» **Activity**:
Of the material below, only the lines from the line containing "Figure 14. Kurtosis" down to the line containing "Figure 1. Illustrative" belong in the answer, written out exactly.

[Data records]

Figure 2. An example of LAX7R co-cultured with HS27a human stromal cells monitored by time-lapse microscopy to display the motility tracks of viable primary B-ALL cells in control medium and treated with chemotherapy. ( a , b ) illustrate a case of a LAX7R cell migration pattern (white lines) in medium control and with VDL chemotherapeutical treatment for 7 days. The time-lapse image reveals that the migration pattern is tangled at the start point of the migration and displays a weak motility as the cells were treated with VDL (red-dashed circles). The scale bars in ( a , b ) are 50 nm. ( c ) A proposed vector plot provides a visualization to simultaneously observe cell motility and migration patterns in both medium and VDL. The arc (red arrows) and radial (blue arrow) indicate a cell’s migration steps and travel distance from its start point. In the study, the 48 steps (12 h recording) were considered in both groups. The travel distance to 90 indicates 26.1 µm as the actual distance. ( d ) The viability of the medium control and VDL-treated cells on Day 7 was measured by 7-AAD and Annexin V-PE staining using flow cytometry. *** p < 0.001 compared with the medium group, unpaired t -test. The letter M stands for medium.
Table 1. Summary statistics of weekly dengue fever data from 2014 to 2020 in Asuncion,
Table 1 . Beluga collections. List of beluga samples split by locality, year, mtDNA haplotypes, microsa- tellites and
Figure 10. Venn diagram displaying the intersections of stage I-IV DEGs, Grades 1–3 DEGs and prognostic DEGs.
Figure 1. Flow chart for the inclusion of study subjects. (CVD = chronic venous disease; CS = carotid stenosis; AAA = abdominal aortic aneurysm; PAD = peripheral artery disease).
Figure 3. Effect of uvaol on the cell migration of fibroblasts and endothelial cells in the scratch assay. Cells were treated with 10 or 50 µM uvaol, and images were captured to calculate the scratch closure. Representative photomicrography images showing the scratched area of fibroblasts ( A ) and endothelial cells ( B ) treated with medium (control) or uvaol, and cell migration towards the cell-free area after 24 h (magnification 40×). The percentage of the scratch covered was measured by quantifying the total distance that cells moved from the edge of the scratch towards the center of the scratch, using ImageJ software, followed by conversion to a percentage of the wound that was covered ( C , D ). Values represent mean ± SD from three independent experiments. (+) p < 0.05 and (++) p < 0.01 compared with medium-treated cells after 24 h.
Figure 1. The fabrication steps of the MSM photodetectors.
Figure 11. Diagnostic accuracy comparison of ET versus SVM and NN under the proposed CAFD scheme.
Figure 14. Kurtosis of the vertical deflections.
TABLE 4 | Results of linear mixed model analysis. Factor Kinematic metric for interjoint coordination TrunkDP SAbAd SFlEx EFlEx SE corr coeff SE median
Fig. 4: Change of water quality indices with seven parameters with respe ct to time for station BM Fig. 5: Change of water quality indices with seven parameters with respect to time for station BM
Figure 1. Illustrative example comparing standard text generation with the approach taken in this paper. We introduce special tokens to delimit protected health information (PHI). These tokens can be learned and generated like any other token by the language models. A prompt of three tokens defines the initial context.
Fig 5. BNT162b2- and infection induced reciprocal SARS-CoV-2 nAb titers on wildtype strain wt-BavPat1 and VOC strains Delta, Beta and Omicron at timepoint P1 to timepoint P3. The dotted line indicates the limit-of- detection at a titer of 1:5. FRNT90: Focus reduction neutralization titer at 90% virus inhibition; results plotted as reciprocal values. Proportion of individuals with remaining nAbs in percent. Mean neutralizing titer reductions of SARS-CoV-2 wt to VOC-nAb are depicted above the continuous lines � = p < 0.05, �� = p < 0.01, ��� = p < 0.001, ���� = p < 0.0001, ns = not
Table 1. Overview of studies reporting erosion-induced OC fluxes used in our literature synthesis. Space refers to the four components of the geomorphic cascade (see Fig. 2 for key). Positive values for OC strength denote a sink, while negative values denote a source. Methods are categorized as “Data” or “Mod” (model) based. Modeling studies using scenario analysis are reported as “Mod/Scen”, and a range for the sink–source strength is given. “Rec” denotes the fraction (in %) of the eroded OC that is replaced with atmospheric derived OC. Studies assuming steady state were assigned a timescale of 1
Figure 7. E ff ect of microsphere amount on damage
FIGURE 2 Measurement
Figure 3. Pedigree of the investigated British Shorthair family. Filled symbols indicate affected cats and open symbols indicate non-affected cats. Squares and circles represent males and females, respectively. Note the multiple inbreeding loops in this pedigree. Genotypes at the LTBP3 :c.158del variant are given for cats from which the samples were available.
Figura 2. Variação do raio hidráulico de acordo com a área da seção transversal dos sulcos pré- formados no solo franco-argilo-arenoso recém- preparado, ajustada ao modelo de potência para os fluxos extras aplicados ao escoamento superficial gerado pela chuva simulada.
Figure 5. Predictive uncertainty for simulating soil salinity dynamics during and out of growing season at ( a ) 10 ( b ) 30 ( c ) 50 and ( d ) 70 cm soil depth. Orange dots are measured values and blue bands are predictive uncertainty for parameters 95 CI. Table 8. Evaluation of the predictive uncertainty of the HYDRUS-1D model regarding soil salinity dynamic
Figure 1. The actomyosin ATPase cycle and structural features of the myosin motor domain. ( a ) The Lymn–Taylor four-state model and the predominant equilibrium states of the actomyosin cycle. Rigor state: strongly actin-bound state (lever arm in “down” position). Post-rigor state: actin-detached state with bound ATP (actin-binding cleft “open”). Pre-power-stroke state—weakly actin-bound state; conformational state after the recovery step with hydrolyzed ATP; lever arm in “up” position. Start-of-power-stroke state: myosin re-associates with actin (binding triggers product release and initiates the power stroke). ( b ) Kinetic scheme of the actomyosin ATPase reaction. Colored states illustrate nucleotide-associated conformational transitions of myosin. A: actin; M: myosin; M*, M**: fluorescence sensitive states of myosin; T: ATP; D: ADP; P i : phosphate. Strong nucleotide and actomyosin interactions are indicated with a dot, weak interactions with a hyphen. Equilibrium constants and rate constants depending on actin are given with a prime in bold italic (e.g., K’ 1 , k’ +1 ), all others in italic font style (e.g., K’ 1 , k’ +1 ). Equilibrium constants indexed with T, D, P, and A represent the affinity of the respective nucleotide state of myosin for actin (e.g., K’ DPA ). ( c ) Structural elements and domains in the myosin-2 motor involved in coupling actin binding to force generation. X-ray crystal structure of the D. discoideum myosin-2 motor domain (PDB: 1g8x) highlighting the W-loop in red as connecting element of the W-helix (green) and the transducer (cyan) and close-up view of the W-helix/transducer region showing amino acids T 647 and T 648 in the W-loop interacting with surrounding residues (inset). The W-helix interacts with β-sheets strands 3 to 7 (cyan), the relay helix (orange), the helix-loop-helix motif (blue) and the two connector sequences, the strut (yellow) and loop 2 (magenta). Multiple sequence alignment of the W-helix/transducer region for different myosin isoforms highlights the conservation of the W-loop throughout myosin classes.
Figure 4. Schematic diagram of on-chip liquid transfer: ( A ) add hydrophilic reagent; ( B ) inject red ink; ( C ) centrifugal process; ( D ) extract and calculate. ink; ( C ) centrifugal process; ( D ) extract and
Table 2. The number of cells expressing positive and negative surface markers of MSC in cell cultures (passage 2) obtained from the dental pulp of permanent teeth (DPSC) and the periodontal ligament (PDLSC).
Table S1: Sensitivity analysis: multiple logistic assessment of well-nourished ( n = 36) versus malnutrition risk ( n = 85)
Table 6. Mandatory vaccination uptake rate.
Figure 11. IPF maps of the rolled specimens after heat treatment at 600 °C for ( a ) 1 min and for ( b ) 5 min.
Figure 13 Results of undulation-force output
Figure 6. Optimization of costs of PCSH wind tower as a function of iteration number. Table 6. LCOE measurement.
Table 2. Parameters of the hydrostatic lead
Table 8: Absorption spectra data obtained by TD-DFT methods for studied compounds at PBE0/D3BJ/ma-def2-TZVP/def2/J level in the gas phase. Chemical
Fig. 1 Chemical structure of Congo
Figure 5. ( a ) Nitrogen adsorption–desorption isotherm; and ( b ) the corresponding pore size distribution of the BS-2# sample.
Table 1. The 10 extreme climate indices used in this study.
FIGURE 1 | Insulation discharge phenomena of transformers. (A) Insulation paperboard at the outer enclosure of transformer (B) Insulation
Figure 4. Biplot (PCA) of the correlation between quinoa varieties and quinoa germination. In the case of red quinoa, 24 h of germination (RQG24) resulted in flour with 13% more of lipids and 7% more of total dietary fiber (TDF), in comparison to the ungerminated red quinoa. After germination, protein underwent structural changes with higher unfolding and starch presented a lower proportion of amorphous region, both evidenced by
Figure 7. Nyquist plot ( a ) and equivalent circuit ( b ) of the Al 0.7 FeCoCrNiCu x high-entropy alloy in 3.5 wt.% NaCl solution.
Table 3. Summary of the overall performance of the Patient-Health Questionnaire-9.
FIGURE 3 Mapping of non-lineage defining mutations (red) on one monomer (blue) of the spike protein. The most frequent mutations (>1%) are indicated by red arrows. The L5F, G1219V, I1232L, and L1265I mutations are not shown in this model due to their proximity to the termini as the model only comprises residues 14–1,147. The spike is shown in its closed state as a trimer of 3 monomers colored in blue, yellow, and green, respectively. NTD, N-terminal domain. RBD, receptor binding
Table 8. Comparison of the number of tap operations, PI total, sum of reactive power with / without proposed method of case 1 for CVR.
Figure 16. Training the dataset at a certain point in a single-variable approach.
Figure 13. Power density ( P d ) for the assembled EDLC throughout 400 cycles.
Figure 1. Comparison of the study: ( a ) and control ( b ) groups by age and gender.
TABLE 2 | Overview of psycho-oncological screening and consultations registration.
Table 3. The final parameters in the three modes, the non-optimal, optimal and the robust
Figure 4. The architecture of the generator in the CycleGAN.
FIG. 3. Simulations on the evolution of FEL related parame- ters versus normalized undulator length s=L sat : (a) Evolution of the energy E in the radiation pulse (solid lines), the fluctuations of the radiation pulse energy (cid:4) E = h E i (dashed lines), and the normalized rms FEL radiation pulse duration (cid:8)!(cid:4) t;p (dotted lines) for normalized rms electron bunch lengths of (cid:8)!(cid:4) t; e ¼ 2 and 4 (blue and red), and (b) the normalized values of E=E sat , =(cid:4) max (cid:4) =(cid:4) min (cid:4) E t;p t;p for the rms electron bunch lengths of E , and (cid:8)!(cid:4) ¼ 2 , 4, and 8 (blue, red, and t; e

[/Data records]

» **Exercise answer**:
Figure 14. Kurtosis of the vertical deflections.
TABLE 4 | Results of linear mixed model analysis. Factor Kinematic metric for interjoint coordination TrunkDP SAbAd SFlEx EFlEx SE corr coeff SE median
Fig. 4: Change of water quality indices with seven parameters with respe ct to time for station BM Fig. 5: Change of water quality indices with seven parameters with respect to time for station BM
Figure 1. Illustrative example comparing standard text generation with the approach taken in this paper. We introduce special tokens to delimit protected health information (PHI). These tokens can be learned and generated like any other token by the language models. A prompt of three tokens defines the initial context.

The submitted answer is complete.